Oof is this a punch to the teeth. The spare, beautiful writing is a counterpoint to the horrific stories of a young girl on the streets. Prostitution, assault, drug abuse, and the teensiest bit of light through the cracks - for me a journey into a hidden world.
I have won exactly one goodreads.com giveaway, 1 year ago. Unfortunately, the mailing coincided with an uncharacteristic week-long snow/ice/snowstorm - I think the pansy mailman didn't want to shuffle through the drifts to drop the book off at my door and just left a note in my faraway mailbox saying I wasn't home when he tried to deliver it. 'Come snow' my ass!
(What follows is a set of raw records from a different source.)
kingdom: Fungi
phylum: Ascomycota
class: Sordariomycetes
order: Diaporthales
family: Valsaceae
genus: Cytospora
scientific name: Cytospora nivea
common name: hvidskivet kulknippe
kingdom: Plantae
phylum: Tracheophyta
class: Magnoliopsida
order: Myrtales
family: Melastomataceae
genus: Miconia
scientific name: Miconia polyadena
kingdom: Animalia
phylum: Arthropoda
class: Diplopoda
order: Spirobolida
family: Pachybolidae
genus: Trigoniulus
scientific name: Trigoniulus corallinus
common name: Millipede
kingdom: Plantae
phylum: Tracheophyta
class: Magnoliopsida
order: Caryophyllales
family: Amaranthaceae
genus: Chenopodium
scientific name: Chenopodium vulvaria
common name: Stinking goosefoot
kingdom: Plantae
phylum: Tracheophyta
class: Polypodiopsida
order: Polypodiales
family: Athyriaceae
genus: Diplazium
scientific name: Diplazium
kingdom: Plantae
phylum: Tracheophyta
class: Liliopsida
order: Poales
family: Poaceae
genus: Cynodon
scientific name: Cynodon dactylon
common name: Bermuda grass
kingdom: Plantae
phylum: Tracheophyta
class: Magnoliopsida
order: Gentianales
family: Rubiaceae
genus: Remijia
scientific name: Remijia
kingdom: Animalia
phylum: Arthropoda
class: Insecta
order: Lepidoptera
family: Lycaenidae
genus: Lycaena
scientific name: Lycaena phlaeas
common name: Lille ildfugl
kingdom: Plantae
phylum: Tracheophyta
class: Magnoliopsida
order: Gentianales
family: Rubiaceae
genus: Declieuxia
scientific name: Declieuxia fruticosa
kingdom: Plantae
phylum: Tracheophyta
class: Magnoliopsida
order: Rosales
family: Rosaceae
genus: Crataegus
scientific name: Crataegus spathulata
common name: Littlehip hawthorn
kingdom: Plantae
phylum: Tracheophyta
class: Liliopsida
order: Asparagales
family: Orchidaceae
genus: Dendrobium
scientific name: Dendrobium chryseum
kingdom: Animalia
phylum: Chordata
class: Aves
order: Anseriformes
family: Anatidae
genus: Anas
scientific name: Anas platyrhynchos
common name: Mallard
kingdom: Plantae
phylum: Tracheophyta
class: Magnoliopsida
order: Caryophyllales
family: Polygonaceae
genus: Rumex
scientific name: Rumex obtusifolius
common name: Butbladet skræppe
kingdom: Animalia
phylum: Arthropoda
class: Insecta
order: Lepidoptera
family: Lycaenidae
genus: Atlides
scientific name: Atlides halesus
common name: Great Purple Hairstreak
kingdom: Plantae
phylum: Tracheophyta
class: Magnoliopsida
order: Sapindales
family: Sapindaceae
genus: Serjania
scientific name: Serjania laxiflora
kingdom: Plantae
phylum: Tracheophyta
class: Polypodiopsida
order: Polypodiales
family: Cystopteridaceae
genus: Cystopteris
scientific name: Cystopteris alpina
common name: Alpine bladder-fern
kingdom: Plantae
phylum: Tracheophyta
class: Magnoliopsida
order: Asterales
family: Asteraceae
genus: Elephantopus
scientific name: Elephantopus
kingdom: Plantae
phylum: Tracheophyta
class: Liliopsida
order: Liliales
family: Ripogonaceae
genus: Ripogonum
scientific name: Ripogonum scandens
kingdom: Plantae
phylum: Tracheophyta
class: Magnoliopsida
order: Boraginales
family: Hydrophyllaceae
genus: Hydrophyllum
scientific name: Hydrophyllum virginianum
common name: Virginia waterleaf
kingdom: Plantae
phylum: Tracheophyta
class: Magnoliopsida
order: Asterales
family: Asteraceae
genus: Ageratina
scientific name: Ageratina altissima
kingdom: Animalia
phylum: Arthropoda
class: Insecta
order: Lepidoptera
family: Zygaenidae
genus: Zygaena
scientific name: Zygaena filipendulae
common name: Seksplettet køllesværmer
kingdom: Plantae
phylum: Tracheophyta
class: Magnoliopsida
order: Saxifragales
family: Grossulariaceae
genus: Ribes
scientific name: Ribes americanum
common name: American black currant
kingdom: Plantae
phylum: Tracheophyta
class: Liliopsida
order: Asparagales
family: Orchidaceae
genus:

From what I understand of goodreads.com's secret formula for awarding these freebies, my lack of review for this book (that they believe I possess and should have read&reviewed) dropped my chances of winning again to nothing. Evidence: a year of not winning.
Let the giveaway famine end. I wish I could have read my own free, pristine copy a year ago. I imagine I would have at least liked it. I posit I would have written an acceptably postive review.
Please let me back in the pool for the giveaways? Please?
An unsentimental and unapologetic look at life on the streets for Joon, a teenager sleepwalking through the boogie-down Bronx just before and during Reagan's trickle-down prosperity. Missing are site-specific details of the borough, but Nami Mun makes up for it with an unswerving look into the mind of a teenager lost within her own heartbreak, confusion and numbing drug fog. Mun keeps it short, seeming determined to keep the reader from slipping into knee-jerk liberal responses to the violence and lost chances by not dwelling on either, but both have an impact nonetheless. I would have liked a deeper look into how a Korean American made a place for herself in a society that still defined race relations in black and white, but maybe that's another novel.
MILES FROM NOWHERE was one of my choices for best books of 2009. Heartbreaking, tough, funny, enlightening, this short, amazingly compact novel (which has won a bunch of prizes) tells the story of a Korean-American teenager who runs away from her drunken, boorish, absent father and her unstable mother and makes her way on the streets of New York. By "makes her way," I mean she sells both drugs and herself, gets strung out, gets exploited by everyone in sight, and in almost every instance gives as good as she gets.
Nami Mun is an unforgettable writer with an unforgettable story. I've given away five copies of this book, something I only do once or twice each year.